En revenant sur ce célèbre fait divers des années 30, Chabrol décrit avec acuité cette période spécifique du XXème siècle : après l'euphorie de la victoire de 1918 et les années folles qui ont suivi, la France semble pressentir inconsciemment l'imminence d'une nouvelle période sombre, et la morale bien-pensante et petite-bourgeoise s'est emparée du peuple français, y compris des familles modestes.
En effet, les Nozière sont issus des classes laborieuses, avec un père mécanicien à la SNCF et une mère au foyer qui tente d'oublier ses propres turpitudes en enserrant sa fille dans un corset de bonnes manières et de vertus hypocrites. Ils n'ont pourtant rien de bourgeois, ces petites gens qui s'entassent dans un minuscule appartement, où la promiscuité achève de perturber le fragile équilibre mental de la jeune Violette, qui ne rêve que de grandeur et de liberté dans ce monde étriqué.
Alors elle s'évade, la nuit, au nez et à la barbe de ces parents si crédules : bars, hôtels, toilettes, bijoux, Violette s'enivre du peu que l'existence daigne lui offrir, au point d'ailleurs d'attraper la syphilis ; celle qui souffre paradoxalement de frigidité veut aimer, et finit par s'enticher d'un gigolo manipulateur, pour lequel elle est prête à tout. Littéralement...
Cette affaire est passionnante, et on comprend que Chabrol le pourfendeur de la morale petite-bourgeoise s'y soit intéressé. Le cinéaste français a parfaitement appréhendé et restitué ce faits divers, dans toute sa complexité : ainsi la récupération "politique" du procès par certains intellectuels et artistes (les surréalistes), qui virent en Violette Nozière un symbole de la révolte face à l'étouffement de la cellule familiale.
En dépit de sa subtile analyse des ressorts psychologiques, Chabrol choisit de laisser un certain nombre de points dans l'incertitude, à l'image des abus sexuels réels ou supposés de ce père parfois trop compréhensif pour être honnête.

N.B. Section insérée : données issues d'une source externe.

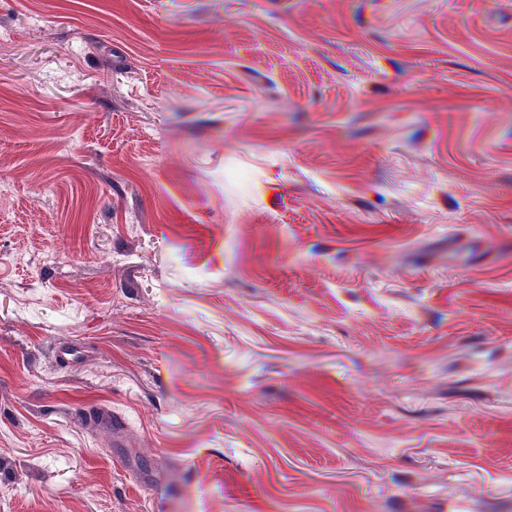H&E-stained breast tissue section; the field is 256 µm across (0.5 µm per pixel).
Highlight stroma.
<instances>
[{
  "label": "stroma",
  "mask_w": 512,
  "mask_h": 512,
  "mask_svg": "<svg viewBox=\"0 0 512 512\" xmlns=\"http://www.w3.org/2000/svg\"><path fill=\"white\" fill-rule=\"evenodd\" d=\"M0 157V512H512V0H0ZM153 507L151 511L165 510L175 499L176 485L168 461L159 456L154 457V467L148 482Z\"/></svg>",
  "instance_id": "1"
}]
</instances>
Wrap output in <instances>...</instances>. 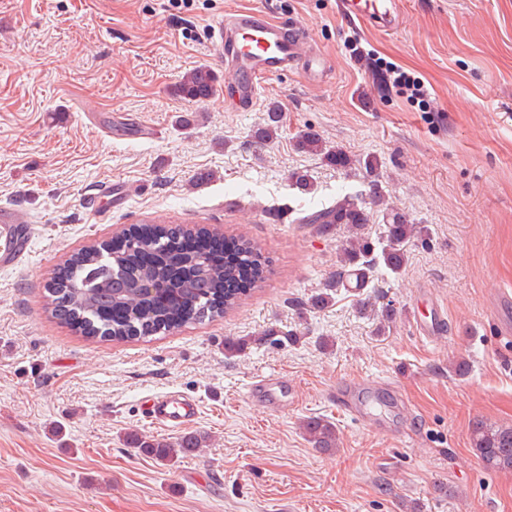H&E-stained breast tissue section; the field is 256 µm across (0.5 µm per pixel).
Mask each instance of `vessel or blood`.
Here are the masks:
<instances>
[{
	"mask_svg": "<svg viewBox=\"0 0 512 512\" xmlns=\"http://www.w3.org/2000/svg\"><path fill=\"white\" fill-rule=\"evenodd\" d=\"M342 10L351 20L365 26L392 31L397 26L395 0H342ZM210 43L233 77L241 107H252L261 79L301 70L305 78L317 82L324 75V64L313 52L304 33L274 21L260 10H238L216 19L210 26ZM31 238V226L18 210L0 209V268L14 266L24 254ZM373 379L356 381L336 393V402L355 419L363 413L356 400L362 391L378 388ZM251 402L279 412L287 411L288 401L281 395L279 377L262 376L248 388ZM143 415L152 424L186 429L195 421L194 399L168 393L153 395Z\"/></svg>",
	"mask_w": 512,
	"mask_h": 512,
	"instance_id": "b4317fda",
	"label": "vessel or blood"
}]
</instances>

D'ailleurs l'enquête judiciaire n'a jamais permis de trancher certains éléments.
Pour ma part, je reprocherais simplement au réalisateur un montage parfois hasardeux et approximatif, à l'instar de la séquence de l'empoisonnement, qu'il décide de montrer en flashback, sans que cette option ne semble apporter grand chose au récit.
Dans la version que j'ai vu, la prise de son était également aléatoire, au point que certains dialogues échappent à la compréhension.
Néanmoins, "Violette Nozière" reste un film éminemment intéressant, porté par une distribution magistrale, à commencer par Isabelle Huppert, que je me mets à apprécier de plus en plus à mesure que je découvre certains films, qui incarne parfaitement ce personnage de femme-enfant, détestable et fragile à la fois.
Autour d'Huppert et du formidable duo Stéphane Audran - Jean Carmet, Chabrol réunit des seconds rôles hétérogènes mais convaincants, tels que Jean-François Garreaud, Bernadette Lafont, Fabrice Luchini ou encore un certain Jean-Pierre Coffe!